**Extract to read**:
□ □ □ □ □ □ □

How Do You Paint The Divine Image of Hope?
🂽 Pile Two 🂽 (7oC rev., 4oP rev., full moon, leo, sacral chakra)
❖ WHOOOAAaaaaa Ammberrr is the collluuhhhhh of ya enneergyyy!! WHOoaaA, shades of gaawwllddd displayyy naturraalllyyyyyy…..
❖ Just know I was HOLLERING that. This is my hippie pile. My people. Yea that’s right, I’m talking the late 1960s - early 1970s.
❖ Your beauty arose at a time when society desperately needed color (specifically seeing some of you wearing a lot of bright colors or eye-catching jewelry or hairstyles). The world was bleak and the war’s aftermath on the overall mental and emotional welfare of the general public pushed people to radical ideals and birthed a revolution centered around liberation, pleasure, and community.
❖ Your beauty is all sunshine and rainbows. Psychedelics and organic food. The best music in human history (feel free to argue with me, but know that it is going straight out the other ear, mama) and week-long outdoor festivals full of peace, love, and vulnerability with total strangers.
❖ Your beauty brushes people with the chilling winds of shameless pleasure. The taste of unadulterated personal freedom that is almost a societal taboo. Your beauty is so purely liberating.
❖ Lmao, I imagine a guitar riff going off everytime you walk into a room.
❖ You are the physical embodiment of eccentric love and vivacious rebellion.
Play That Funky Music
🂽 Pile Three 🂽 (The lovers rev., the High Priestess rev., Ace of Swords., 4oC. 7)
❖ Revolution is a running theme for all of the piles. This collective’s beauty awakens people.
❖ I’m seeing a brilliant man going mad at the lack of creative intelligence around him and pushing for societal rebirth. A complete cultural shift from the Dark Ages (pile one), to modernity. This is my Renaissance pile.

□ □ □ □ □ □ □

**Material**:
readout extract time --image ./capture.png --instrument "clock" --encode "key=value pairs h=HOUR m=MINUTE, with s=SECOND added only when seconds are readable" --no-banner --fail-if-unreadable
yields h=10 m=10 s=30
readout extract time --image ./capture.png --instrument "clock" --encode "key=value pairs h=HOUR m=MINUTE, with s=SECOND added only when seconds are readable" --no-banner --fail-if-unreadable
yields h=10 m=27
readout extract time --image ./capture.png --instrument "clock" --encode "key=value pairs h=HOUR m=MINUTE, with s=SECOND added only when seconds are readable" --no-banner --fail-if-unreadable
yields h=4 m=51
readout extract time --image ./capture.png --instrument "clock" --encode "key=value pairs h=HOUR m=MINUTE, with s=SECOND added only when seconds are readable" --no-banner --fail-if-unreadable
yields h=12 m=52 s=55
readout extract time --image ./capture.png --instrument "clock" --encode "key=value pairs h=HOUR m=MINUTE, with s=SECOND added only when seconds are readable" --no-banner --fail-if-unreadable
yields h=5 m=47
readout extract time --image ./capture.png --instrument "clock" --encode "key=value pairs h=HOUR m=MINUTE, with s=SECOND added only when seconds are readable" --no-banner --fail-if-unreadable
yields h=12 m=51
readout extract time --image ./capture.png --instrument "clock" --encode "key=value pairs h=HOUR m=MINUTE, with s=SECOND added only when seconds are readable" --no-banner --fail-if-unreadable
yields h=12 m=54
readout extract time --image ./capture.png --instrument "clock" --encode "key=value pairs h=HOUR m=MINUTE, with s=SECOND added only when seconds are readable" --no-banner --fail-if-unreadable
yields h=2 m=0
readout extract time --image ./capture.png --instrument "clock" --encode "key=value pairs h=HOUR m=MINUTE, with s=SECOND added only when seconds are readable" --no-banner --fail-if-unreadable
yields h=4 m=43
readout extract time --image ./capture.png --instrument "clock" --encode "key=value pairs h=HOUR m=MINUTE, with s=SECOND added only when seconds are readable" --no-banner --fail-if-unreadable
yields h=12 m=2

□ □ □ □ □ □ □

**Problems**:
1. In the tarot reading, what historical period does the writer name for Pile Three?
2. Reproduce the tarot reading word for word, from "How Do You Paint" up to and including "gaawwllddd displayyy naturraalllyyyyyy…..".

**Results for the exercise**:
1. The Renaissance.

2.
How Do You Paint The Divine Image of Hope?
🂽 Pile Two 🂽 (7oC rev., 4oP rev., full moon, leo, sacral chakra)
❖ WHOOOAAaaaaa Ammberrr is the collluuhhhhh of ya enneergyyy!! WHOoaaA, shades of gaawwllddd displayyy naturraalllyyyyyy…..